EXERCISES.
**a.** According to the PBOC excerpt, what will the PBOC prioritize while reining in the total leverage ratio?
**b.** Please write the next few sentences of the PBOC excerpt, picking up after its final line.

Commenting on the yuan, the PBOC said the flexibility of the exchange rate has improved and supply and demand for the currency is more balanced. As a result, it’s necessary to “neutralize” the counter-cyclical measures that are aimed at smoothing out volatility.

The quarterly report follows losses in Chinese bonds in recent days amid signs of quickening inflation and concern that Beijing will intensify the deleveraging campaign. PBOC Governor Zhou Xiaochuan has made a series of blunt warnings in recent weeks about debt levels in the economy.

“While reining in the total leverage ratio, we shall prioritize reducing the leverage of state-owned enterprises, focus on tackling ‘zombie firms’ and promote the debt-to-equity swap in a market-oriented and law-based manner,” the PBOC said in the report out Friday.

Cash Injections

Officials also stressed the importance of macro-prudential measures.

(People photos with keypoints)
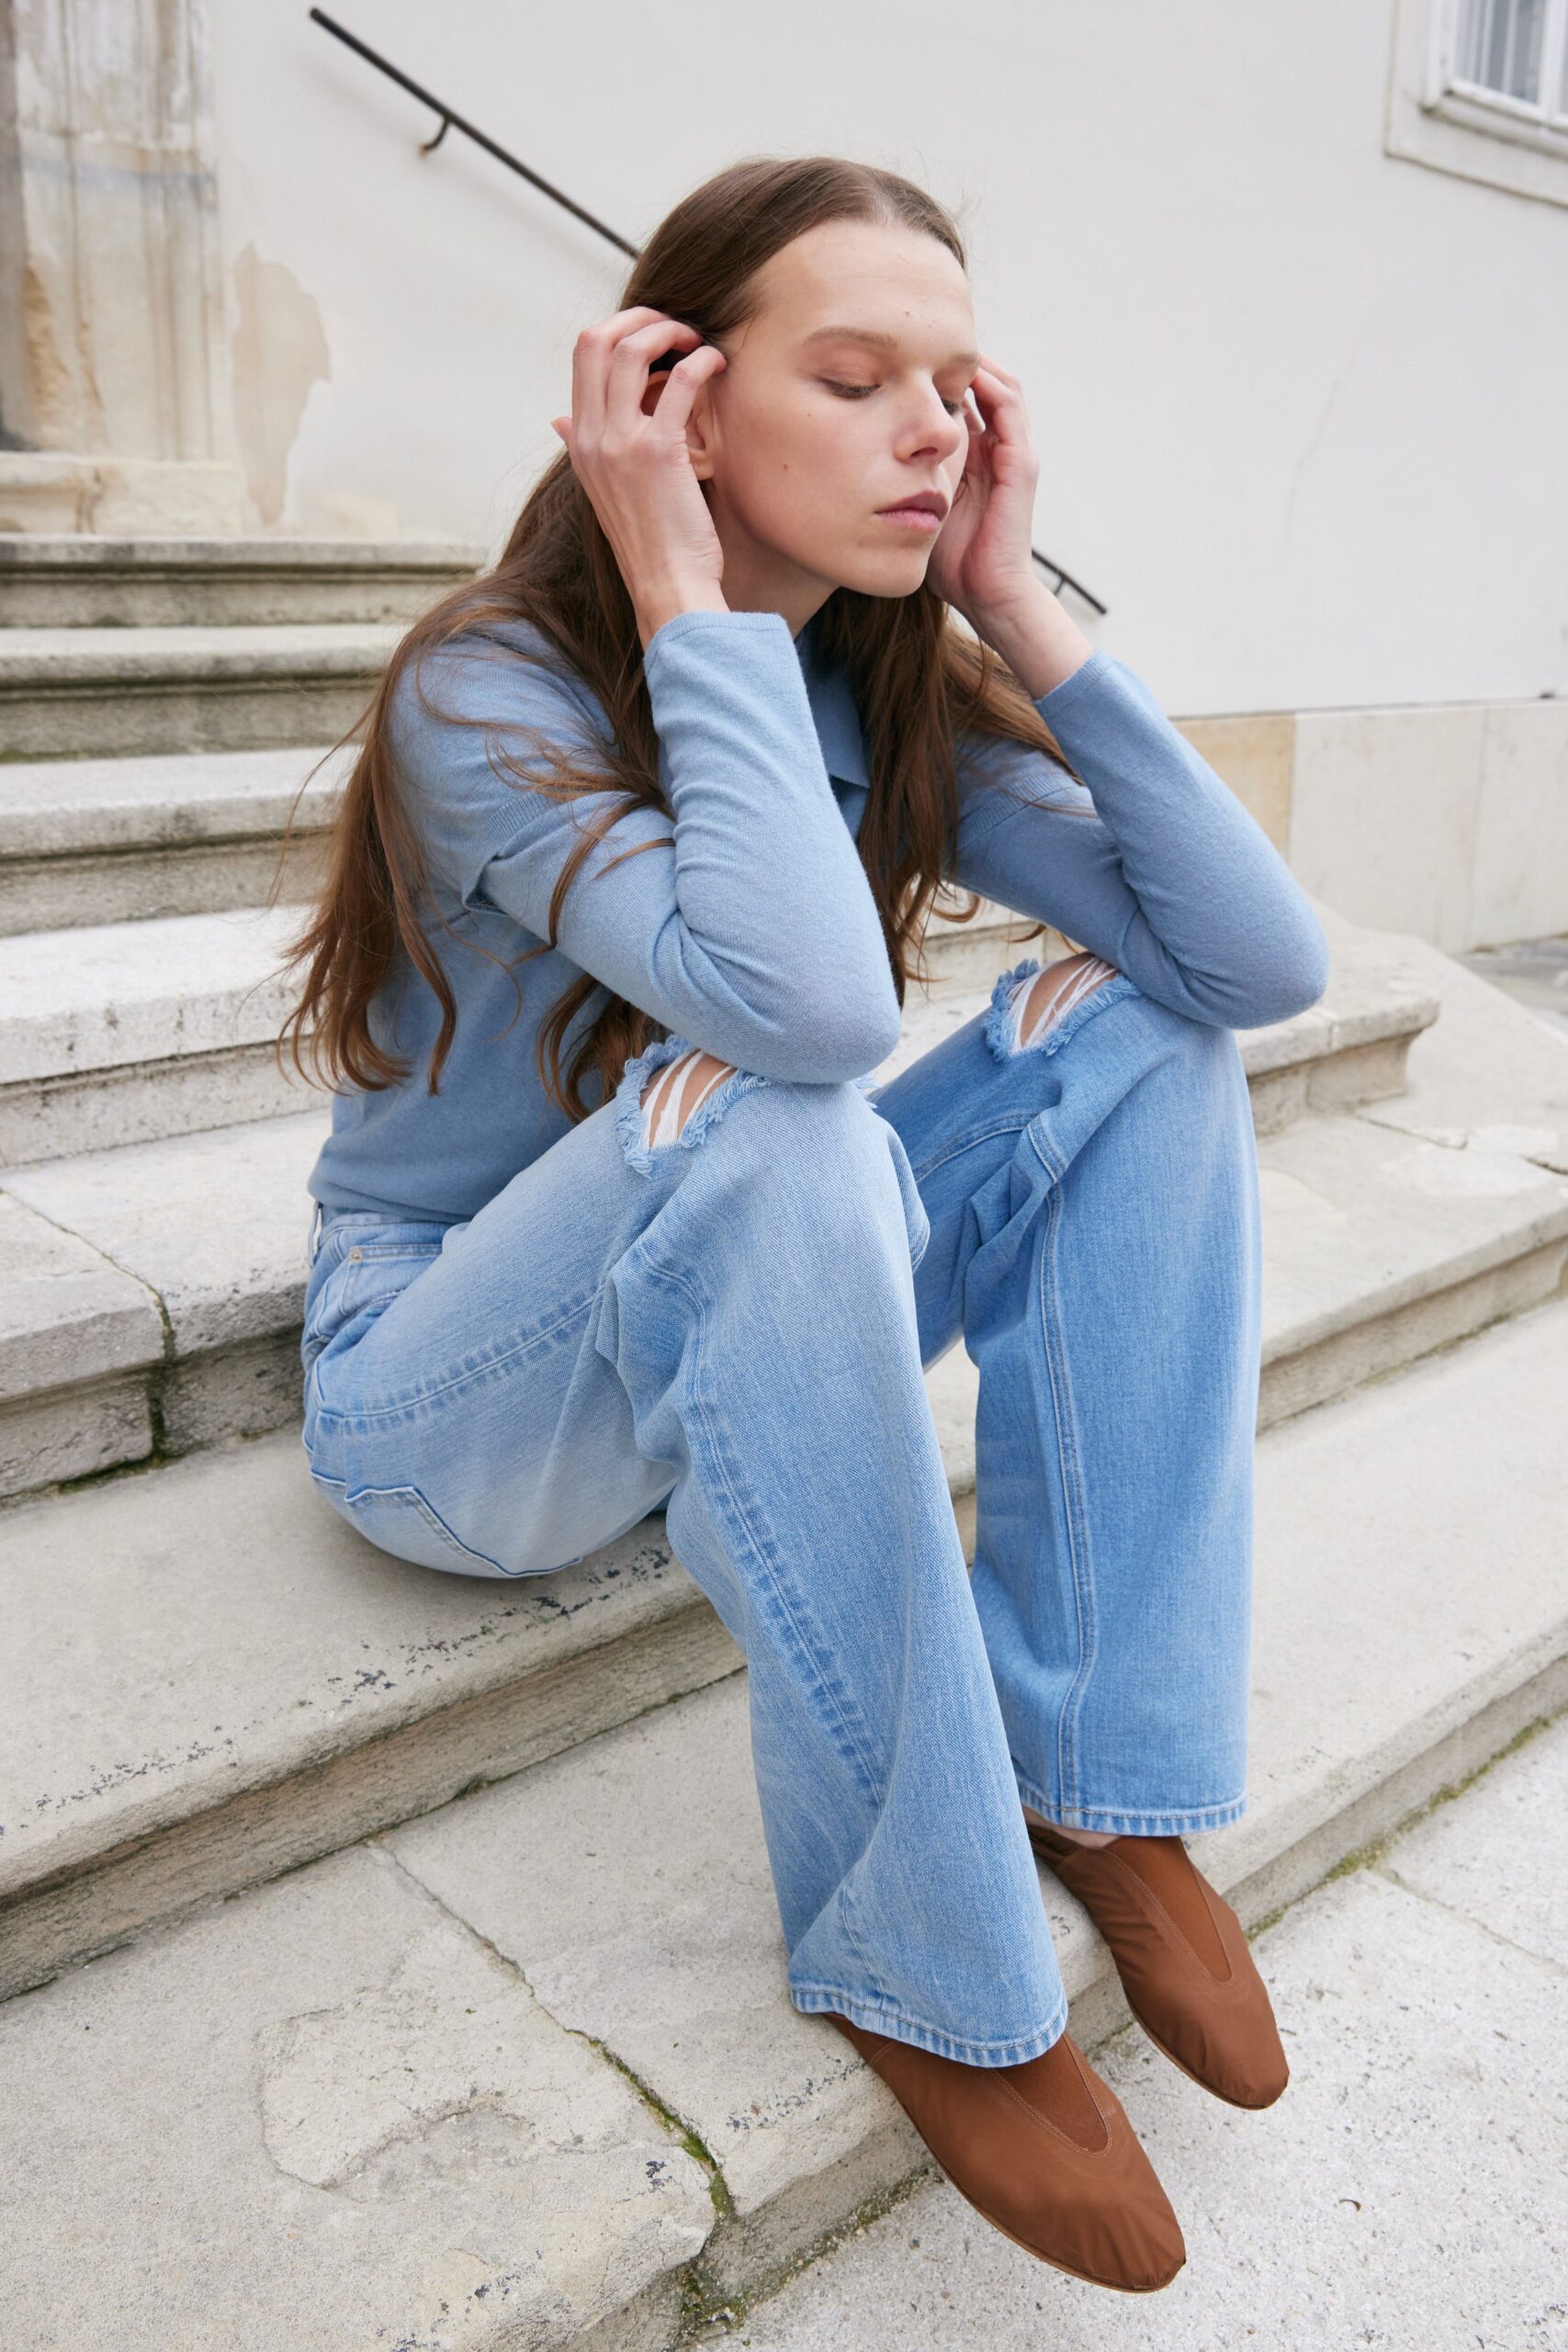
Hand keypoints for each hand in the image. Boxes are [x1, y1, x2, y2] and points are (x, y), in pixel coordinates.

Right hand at [551, 307, 729, 641]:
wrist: (668, 588)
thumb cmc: (650, 543)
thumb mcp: (602, 492)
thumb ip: (582, 449)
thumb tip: (560, 419)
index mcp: (579, 442)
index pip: (583, 355)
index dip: (619, 328)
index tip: (652, 333)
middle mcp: (592, 437)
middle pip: (598, 339)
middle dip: (640, 317)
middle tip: (676, 325)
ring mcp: (621, 443)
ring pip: (632, 350)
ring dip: (669, 331)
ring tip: (697, 341)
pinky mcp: (659, 452)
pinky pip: (680, 381)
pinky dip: (701, 361)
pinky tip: (717, 364)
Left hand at [924, 353, 1041, 627]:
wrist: (987, 595)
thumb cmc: (952, 562)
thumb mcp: (919, 506)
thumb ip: (904, 477)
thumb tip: (863, 453)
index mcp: (978, 458)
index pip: (966, 401)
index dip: (940, 378)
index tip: (905, 360)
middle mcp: (999, 449)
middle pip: (987, 384)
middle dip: (959, 361)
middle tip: (924, 339)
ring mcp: (1015, 454)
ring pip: (1003, 387)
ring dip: (977, 363)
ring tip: (943, 344)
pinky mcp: (1021, 464)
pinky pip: (1009, 409)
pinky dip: (989, 385)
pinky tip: (962, 372)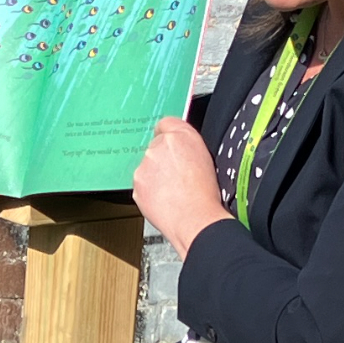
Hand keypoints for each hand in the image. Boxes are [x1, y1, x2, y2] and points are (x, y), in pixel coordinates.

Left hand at [130, 117, 229, 252]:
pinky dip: (150, 190)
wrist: (196, 219)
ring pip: (147, 167)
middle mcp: (159, 147)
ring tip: (173, 190)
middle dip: (163, 159)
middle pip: (156, 147)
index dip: (170, 136)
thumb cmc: (205, 194)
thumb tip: (179, 144)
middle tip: (177, 176)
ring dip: (155, 175)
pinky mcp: (137, 184)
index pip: (166, 123)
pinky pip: (142, 184)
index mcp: (181, 136)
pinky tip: (165, 199)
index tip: (171, 145)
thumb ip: (188, 144)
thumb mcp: (206, 158)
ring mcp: (145, 166)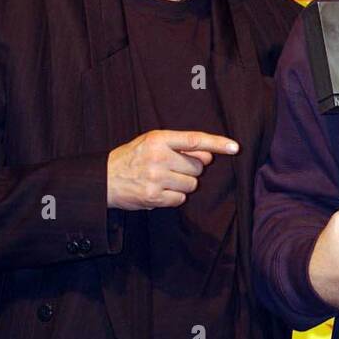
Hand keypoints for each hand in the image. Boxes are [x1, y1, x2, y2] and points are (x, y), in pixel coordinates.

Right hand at [107, 130, 237, 209]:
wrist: (103, 179)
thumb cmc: (133, 158)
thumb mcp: (152, 142)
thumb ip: (180, 145)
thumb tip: (209, 155)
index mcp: (158, 139)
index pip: (194, 140)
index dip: (217, 143)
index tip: (235, 147)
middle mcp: (158, 157)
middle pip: (197, 167)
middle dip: (190, 169)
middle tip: (172, 168)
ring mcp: (156, 178)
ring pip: (192, 184)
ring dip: (183, 184)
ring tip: (164, 180)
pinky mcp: (154, 196)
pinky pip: (181, 199)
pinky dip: (174, 197)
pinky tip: (160, 191)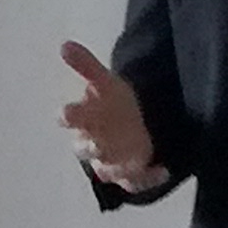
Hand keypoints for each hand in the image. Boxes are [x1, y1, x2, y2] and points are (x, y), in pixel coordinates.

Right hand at [59, 42, 160, 189]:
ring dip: (120, 166)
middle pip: (86, 149)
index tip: (65, 112)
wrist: (132, 125)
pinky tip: (163, 170)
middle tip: (99, 143)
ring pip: (108, 170)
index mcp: (85, 120)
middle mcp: (93, 144)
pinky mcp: (128, 176)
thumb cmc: (113, 104)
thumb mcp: (104, 80)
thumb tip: (64, 44)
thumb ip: (86, 65)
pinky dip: (149, 179)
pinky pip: (135, 183)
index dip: (68, 117)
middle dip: (92, 147)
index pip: (71, 118)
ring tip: (137, 158)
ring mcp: (110, 162)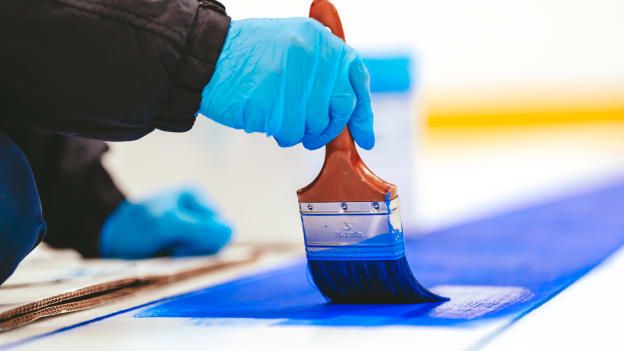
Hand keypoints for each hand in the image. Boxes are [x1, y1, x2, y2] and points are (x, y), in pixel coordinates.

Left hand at [99, 188, 231, 258]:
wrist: (104, 241)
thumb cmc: (134, 228)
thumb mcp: (166, 225)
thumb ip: (200, 228)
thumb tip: (230, 231)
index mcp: (196, 196)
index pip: (221, 226)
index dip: (202, 240)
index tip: (176, 242)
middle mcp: (198, 210)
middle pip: (217, 239)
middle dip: (195, 248)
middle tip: (169, 247)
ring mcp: (191, 228)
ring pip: (208, 251)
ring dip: (187, 256)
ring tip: (165, 252)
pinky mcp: (184, 243)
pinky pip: (198, 258)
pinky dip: (183, 262)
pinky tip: (167, 257)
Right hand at [199, 18, 373, 149]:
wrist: (204, 56)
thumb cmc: (245, 56)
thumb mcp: (292, 43)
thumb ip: (321, 67)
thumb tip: (346, 103)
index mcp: (319, 40)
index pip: (356, 79)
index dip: (363, 112)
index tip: (365, 136)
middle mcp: (312, 56)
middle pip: (339, 108)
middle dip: (327, 128)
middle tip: (312, 136)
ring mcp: (293, 80)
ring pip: (313, 125)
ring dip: (296, 130)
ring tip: (275, 115)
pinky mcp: (274, 104)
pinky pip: (290, 133)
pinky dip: (278, 132)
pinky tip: (264, 117)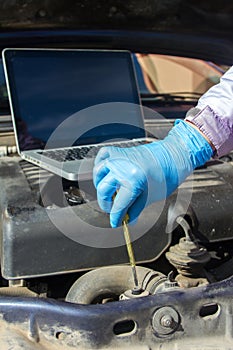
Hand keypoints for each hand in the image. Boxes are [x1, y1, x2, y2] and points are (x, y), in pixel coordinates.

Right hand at [93, 120, 212, 227]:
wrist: (174, 155)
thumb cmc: (168, 173)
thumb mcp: (152, 196)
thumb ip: (136, 208)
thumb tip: (128, 218)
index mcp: (132, 181)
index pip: (118, 205)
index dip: (115, 217)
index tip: (115, 221)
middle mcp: (122, 168)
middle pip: (104, 191)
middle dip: (107, 204)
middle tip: (113, 209)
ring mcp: (119, 158)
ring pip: (99, 174)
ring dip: (101, 186)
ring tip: (108, 193)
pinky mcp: (120, 151)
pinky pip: (102, 157)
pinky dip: (100, 166)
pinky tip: (104, 174)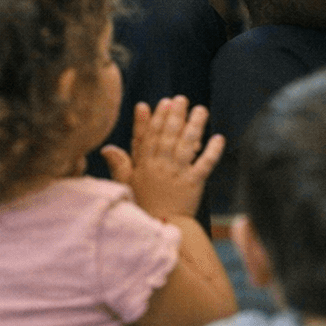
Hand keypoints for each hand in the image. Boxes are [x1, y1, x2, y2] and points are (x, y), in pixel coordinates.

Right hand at [101, 96, 223, 220]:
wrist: (161, 227)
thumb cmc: (143, 205)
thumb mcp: (126, 184)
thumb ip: (119, 164)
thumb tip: (107, 147)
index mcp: (144, 164)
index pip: (147, 137)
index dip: (153, 119)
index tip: (159, 103)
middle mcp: (160, 166)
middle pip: (167, 136)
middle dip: (174, 116)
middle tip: (181, 99)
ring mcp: (177, 174)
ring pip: (185, 145)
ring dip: (194, 126)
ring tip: (200, 110)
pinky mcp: (193, 183)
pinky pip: (204, 165)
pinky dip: (212, 152)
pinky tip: (218, 138)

SOLVED PROBLEMS.
**a.** Reducing the leverage of state-owned enterprises.

**b.**
“A monetary policy framework is flawed if the CPI is the only anchor,” the report said. “Even when the CPI is relatively stable, asset prices and financial markets can fluctuate wildly.”

In late October, the PBOC injected 63-day funding into the financial system for the first time, reassuring lenders about year-end funding availability while also intensifying the deleveraging effort by increasing borrowing costs.

The maneuver aims to smooth the seasonal volatility of fiscal factors, including the large debt issuance by the central and local governments, the central bank said. The PBOC will continue to use reverse repos with various maturities to maintain liquidity in the banking system “basically stable.”

©2017 Bloomberg L.P.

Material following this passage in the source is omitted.